Return every line of the data that contains the string "docker".

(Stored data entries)
********************
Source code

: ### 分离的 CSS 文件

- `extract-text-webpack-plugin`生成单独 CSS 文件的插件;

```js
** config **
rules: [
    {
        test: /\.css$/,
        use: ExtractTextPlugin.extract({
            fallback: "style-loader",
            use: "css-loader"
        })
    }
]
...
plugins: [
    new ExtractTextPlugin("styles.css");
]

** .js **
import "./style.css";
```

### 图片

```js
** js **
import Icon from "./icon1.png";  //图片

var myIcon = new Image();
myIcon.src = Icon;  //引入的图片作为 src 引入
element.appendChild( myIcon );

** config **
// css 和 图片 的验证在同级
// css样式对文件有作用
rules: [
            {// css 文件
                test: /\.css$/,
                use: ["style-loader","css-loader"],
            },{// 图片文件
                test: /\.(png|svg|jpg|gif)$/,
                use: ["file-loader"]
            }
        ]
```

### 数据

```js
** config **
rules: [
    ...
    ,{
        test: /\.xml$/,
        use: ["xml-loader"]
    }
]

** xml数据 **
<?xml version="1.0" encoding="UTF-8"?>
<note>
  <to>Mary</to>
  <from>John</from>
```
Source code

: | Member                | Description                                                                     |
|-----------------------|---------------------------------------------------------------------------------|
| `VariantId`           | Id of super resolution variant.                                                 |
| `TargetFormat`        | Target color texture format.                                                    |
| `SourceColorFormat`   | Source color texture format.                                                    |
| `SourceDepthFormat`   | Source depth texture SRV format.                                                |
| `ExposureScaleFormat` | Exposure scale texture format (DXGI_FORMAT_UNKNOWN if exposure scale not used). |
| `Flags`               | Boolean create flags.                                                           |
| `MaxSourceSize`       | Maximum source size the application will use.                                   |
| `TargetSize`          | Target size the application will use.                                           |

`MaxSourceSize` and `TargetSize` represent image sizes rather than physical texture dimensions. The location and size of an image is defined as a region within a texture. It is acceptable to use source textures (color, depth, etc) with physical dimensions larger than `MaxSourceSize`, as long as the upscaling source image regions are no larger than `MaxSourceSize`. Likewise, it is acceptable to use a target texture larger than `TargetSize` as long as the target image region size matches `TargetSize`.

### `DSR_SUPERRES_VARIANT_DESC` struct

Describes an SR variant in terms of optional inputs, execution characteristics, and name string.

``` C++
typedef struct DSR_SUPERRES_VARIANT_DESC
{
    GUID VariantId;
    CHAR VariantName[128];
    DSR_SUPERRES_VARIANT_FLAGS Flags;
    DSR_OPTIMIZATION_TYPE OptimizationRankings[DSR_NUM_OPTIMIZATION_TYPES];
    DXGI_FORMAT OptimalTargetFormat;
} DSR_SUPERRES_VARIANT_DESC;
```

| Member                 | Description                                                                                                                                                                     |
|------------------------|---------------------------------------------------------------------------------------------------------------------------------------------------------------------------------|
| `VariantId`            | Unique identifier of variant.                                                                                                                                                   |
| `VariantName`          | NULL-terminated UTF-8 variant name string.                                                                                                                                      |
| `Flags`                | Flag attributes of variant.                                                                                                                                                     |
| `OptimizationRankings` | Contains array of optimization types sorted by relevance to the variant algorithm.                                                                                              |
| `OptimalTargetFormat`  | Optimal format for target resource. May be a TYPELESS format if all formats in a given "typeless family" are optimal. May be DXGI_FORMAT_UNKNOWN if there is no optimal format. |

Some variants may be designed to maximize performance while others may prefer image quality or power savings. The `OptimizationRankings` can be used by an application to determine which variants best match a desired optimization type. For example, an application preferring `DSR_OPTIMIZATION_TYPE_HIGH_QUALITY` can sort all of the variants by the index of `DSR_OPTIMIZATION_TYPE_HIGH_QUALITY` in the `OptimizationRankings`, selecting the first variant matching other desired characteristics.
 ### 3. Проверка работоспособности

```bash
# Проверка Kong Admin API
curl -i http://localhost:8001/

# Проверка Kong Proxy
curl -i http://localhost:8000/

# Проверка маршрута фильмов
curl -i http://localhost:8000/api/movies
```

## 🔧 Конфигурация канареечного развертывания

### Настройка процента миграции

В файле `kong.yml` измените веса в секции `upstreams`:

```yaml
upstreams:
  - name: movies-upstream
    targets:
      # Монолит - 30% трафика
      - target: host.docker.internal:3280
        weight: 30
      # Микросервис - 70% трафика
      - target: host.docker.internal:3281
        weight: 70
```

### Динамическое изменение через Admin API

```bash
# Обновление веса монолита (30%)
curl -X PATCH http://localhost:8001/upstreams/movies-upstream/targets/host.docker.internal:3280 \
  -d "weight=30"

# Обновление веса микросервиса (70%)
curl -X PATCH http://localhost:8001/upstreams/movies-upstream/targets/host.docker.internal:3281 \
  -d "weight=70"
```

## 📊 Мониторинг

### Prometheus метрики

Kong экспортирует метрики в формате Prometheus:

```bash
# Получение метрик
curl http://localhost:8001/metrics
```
********************
— TASK SOLUTION —
      - target: host.docker.internal:3280
      - target: host.docker.internal:3281
curl -X PATCH http://localhost:8001/upstreams/movies-upstream/targets/host.docker.internal:3280 \
curl -X PATCH http://localhost:8001/upstreams/movies-upstream/targets/host.docker.internal:3281 \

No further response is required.